* [Your goal] Write down exactly the lines from the one with "不会由于燃烧时间过长而发生严重变形或破裂，或对邻近储罐" to the end of the data, first and last included, and no others.

* [Records for this exercise]
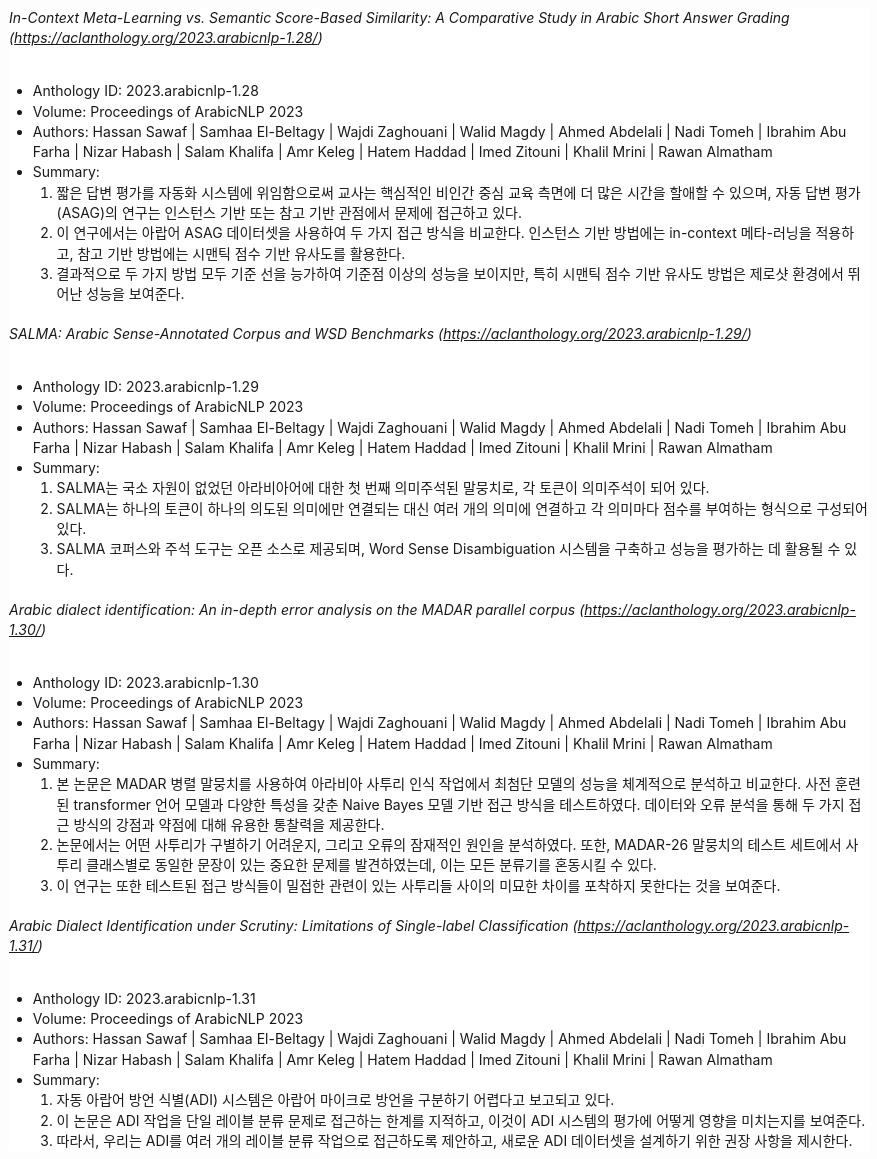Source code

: ###### In-Context Meta-Learning vs. Semantic Score-Based Similarity: A Comparative Study in Arabic Short Answer Grading (https://aclanthology.org/2023.arabicnlp-1.28/)
- Anthology ID: 2023.arabicnlp-1.28 
- Volume: Proceedings of ArabicNLP 2023 
- Authors: Hassan Sawaf | Samhaa El-Beltagy | Wajdi Zaghouani | Walid Magdy | Ahmed Abdelali | Nadi Tomeh | Ibrahim Abu Farha | Nizar Habash | Salam Khalifa | Amr Keleg | Hatem Haddad | Imed Zitouni | Khalil Mrini | Rawan Almatham 
- Summary: 
    1. 짧은 답변 평가를 자동화 시스템에 위임함으로써 교사는 핵심적인 비인간 중심 교육 측면에 더 많은 시간을 할애할 수 있으며, 자동 답변 평가 (ASAG)의 연구는 인스턴스 기반 또는 참고 기반 관점에서 문제에 접근하고 있다.
    2. 이 연구에서는 아랍어 ASAG 데이터셋을 사용하여 두 가지 접근 방식을 비교한다. 인스턴스 기반 방법에는 in-context 메타-러닝을 적용하고, 참고 기반 방법에는 시맨틱 점수 기반 유사도를 활용한다.
    3. 결과적으로 두 가지 방법 모두 기준 선을 능가하여 기준점 이상의 성능을 보이지만, 특히 시맨틱 점수 기반 유사도 방법은 제로샷 환경에서 뛰어난 성능을 보여준다.

###### SALMA: Arabic Sense-Annotated Corpus and WSD Benchmarks (https://aclanthology.org/2023.arabicnlp-1.29/)
- Anthology ID: 2023.arabicnlp-1.29 
- Volume: Proceedings of ArabicNLP 2023 
- Authors: Hassan Sawaf | Samhaa El-Beltagy | Wajdi Zaghouani | Walid Magdy | Ahmed Abdelali | Nadi Tomeh | Ibrahim Abu Farha | Nizar Habash | Salam Khalifa | Amr Keleg | Hatem Haddad | Imed Zitouni | Khalil Mrini | Rawan Almatham 
- Summary: 
    1. SALMA는 국소 자원이 없었던 아라비아어에 대한 첫 번째 의미주석된 말뭉치로, 각 토큰이 의미주석이 되어 있다. 
    2. SALMA는 하나의 토큰이 하나의 의도된 의미에만 연결되는 대신 여러 개의 의미에 연결하고 각 의미마다 점수를 부여하는 형식으로 구성되어 있다. 
    3. SALMA 코퍼스와 주석 도구는 오픈 소스로 제공되며, Word Sense Disambiguation 시스템을 구축하고 성능을 평가하는 데 활용될 수 있다.

###### Arabic dialect identification: An in-depth error analysis on the MADAR parallel corpus (https://aclanthology.org/2023.arabicnlp-1.30/)
- Anthology ID: 2023.arabicnlp-1.30 
- Volume: Proceedings of ArabicNLP 2023 
- Authors: Hassan Sawaf | Samhaa El-Beltagy | Wajdi Zaghouani | Walid Magdy | Ahmed Abdelali | Nadi Tomeh | Ibrahim Abu Farha | Nizar Habash | Salam Khalifa | Amr Keleg | Hatem Haddad | Imed Zitouni | Khalil Mrini | Rawan Almatham 
- Summary: 
    1. 본 논문은 MADAR 병렬 말뭉치를 사용하여 아라비아 사투리 인식 작업에서 최첨단 모델의 성능을 체계적으로 분석하고 비교한다. 사전 훈련된 transformer 언어 모델과 다양한 특성을 갖춘 Naive Bayes 모델 기반 접근 방식을 테스트하였다. 데이터와 오류 분석을 통해 두 가지 접근 방식의 강점과 약점에 대해 유용한 통찰력을 제공한다.
    2. 논문에서는 어떤 사투리가 구별하기 어려운지, 그리고 오류의 잠재적인 원인을 분석하였다. 또한, MADAR-26 말뭉치의 테스트 세트에서 사투리 클래스별로 동일한 문장이 있는 중요한 문제를 발견하였는데, 이는 모든 분류기를 혼동시킬 수 있다. 
    3. 이 연구는 또한 테스트된 접근 방식들이 밀접한 관련이 있는 사투리들 사이의 미묘한 차이를 포착하지 못한다는 것을 보여준다.

###### Arabic Dialect Identification under Scrutiny: Limitations of Single-label Classification (https://aclanthology.org/2023.arabicnlp-1.31/)
- Anthology ID: 2023.arabicnlp-1.31 
- Volume: Proceedings of ArabicNLP 2023 
- Authors: Hassan Sawaf | Samhaa El-Beltagy | Wajdi Zaghouani | Walid Magdy | Ahmed Abdelali | Nadi Tomeh | Ibrahim Abu Farha | Nizar Habash | Salam Khalifa | Amr Keleg | Hatem Haddad | Imed Zitouni | Khalil Mrini | Rawan Almatham 
- Summary: 
    1. 자동 아랍어 방언 식별(ADI) 시스템은 아랍어 마이크로 방언을 구분하기 어렵다고 보고되고 있다. 
    2. 이 논문은 ADI 작업을 단일 레이블 분류 문제로 접근하는 한계를 지적하고, 이것이 ADI 시스템의 평가에 어떻게 영향을 미치는지를 보여준다. 
    3. 따라서, 우리는 ADI를 여러 개의 레이블 분류 작업으로 접근하도록 제안하고, 새로운 ADI 데이터셋을 설계하기 위한 권장 사항을 제시한다.
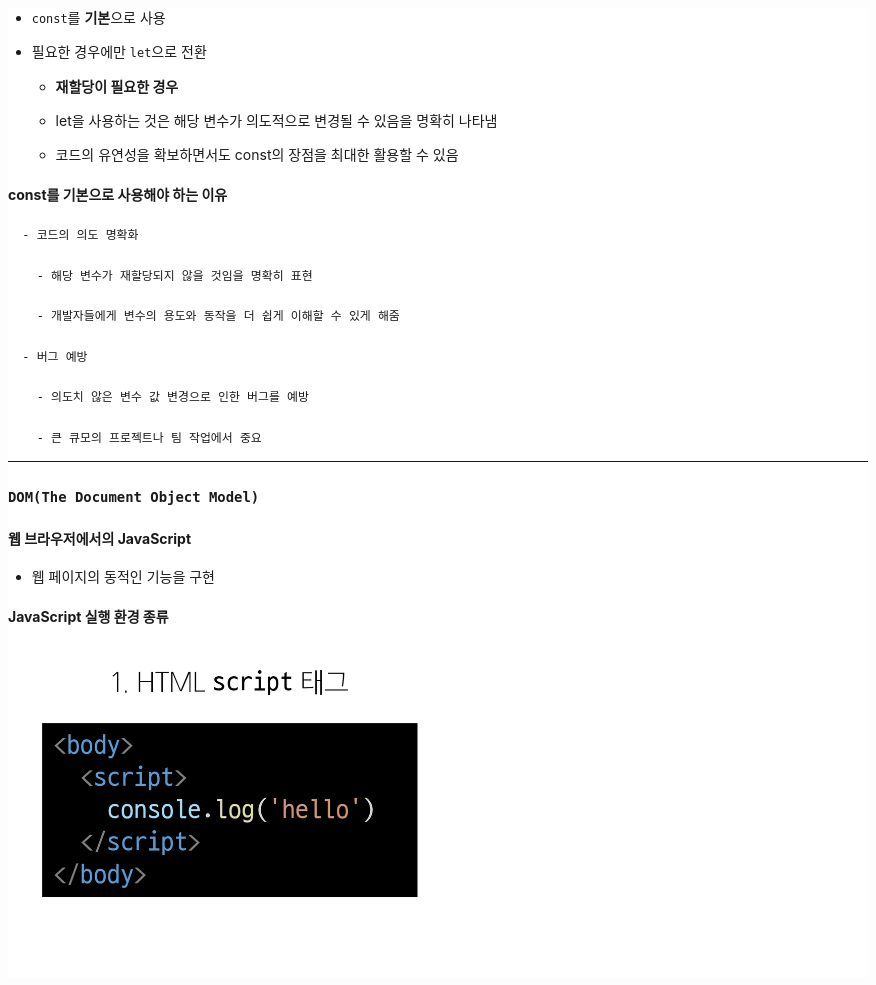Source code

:   - `const`를 **기본**으로 사용

  - 필요한 경우에만 `let`으로 전환

    - **재할당이 필요한 경우**

    - let을 사용하는 것은 해당 변수가 의도적으로 변경될 수 있음을 명확히 나타냄

    - 코드의 유연성을 확보하면서도 const의 장점을 최대한 활용할 수 있음


#### const를 기본으로 사용해야 하는 이유

      - 코드의 의도 명확화

        - 해당 변수가 재할당되지 않을 것임을 명확히 표현

        - 개발자들에게 변수의 용도와 동작을 더 쉽게 이해할 수 있게 해줌

      - 버그 예방

        - 의도치 않은 변수 값 변경으로 인한 버그를 예방
        
        - 큰 큐모의 프로젝트나 팀 작업에서 중요

---

### `DOM(The Document Object Model)`

#### 웹 브라우저에서의 JavaScript

  - 웹 페이지의 동적인 기능을 구현


#### JavaScript 실행 환경 종류

  ![alt text](./images/image_10.png)
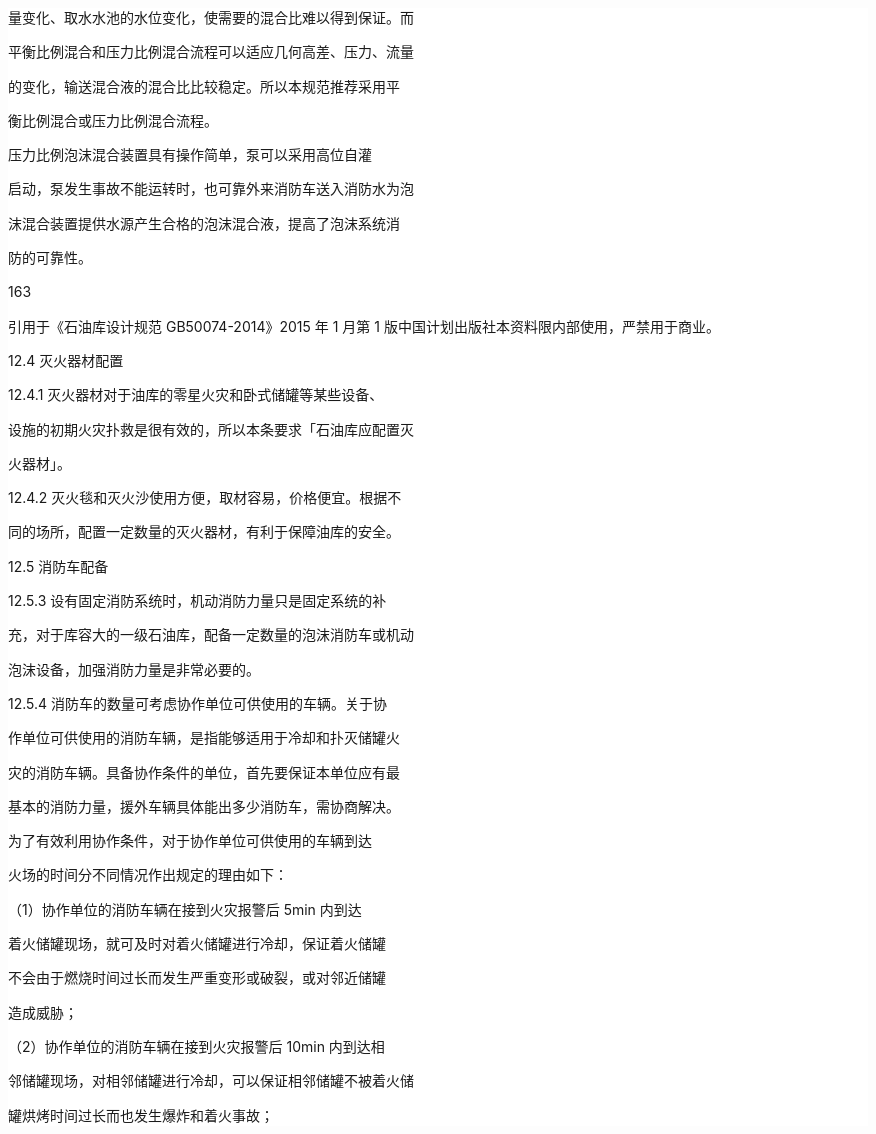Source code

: 量变化、取水水池的水位变化，使需要的混合比难以得到保证。而

平衡比例混合和压力比例混合流程可以适应几何高差、压力、流量

的变化，输送混合液的混合比比较稳定。所以本规范推荐采用平

衡比例混合或压力比例混合流程。

压力比例泡沫混合装置具有操作简单，泵可以采用高位自灌

启动，泵发生事故不能运转时，也可靠外来消防车送入消防水为泡

沫混合装置提供水源产生合格的泡沫混合液，提高了泡沫系统消

防的可靠性。

163

引用于《石油库设计规范 GB50074-2014》2015 年 1 月第 1 版中国计划出版社本资料限内部使用，严禁用于商业。

12.4 灭火器材配置

12.4.1 灭火器材对于油库的零星火灾和卧式储罐等某些设备、

设施的初期火灾扑救是很有效的，所以本条要求「石油库应配置灭

火器材」。

12.4.2 灭火毯和灭火沙使用方便，取材容易，价格便宜。根据不

同的场所，配置一定数量的灭火器材，有利于保障油库的安全。

12.5 消防车配备

12.5.3 设有固定消防系统时，机动消防力量只是固定系统的补

充，对于库容大的一级石油库，配备一定数量的泡沫消防车或机动

泡沫设备，加强消防力量是非常必要的。

12.5.4 消防车的数量可考虑协作单位可供使用的车辆。关于协

作单位可供使用的消防车辆，是指能够适用于冷却和扑灭储罐火

灾的消防车辆。具备协作条件的单位，首先要保证本单位应有最

基本的消防力量，援外车辆具体能出多少消防车，需协商解决。

为了有效利用协作条件，对于协作单位可供使用的车辆到达

火场的时间分不同情况作出规定的理由如下：

（1）协作单位的消防车辆在接到火灾报警后 5min 内到达

着火储罐现场，就可及时对着火储罐进行冷却，保证着火储罐

不会由于燃烧时间过长而发生严重变形或破裂，或对邻近储罐

造成威胁；

（2）协作单位的消防车辆在接到火灾报警后 10min 内到达相

邻储罐现场，对相邻储罐进行冷却，可以保证相邻储罐不被着火储

罐烘烤时间过长而也发生爆炸和着火事故；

* [Solution for this exercise]
不会由于燃烧时间过长而发生严重变形或破裂，或对邻近储罐

造成威胁；

（2）协作单位的消防车辆在接到火灾报警后 10min 内到达相

邻储罐现场，对相邻储罐进行冷却，可以保证相邻储罐不被着火储

罐烘烤时间过长而也发生爆炸和着火事故；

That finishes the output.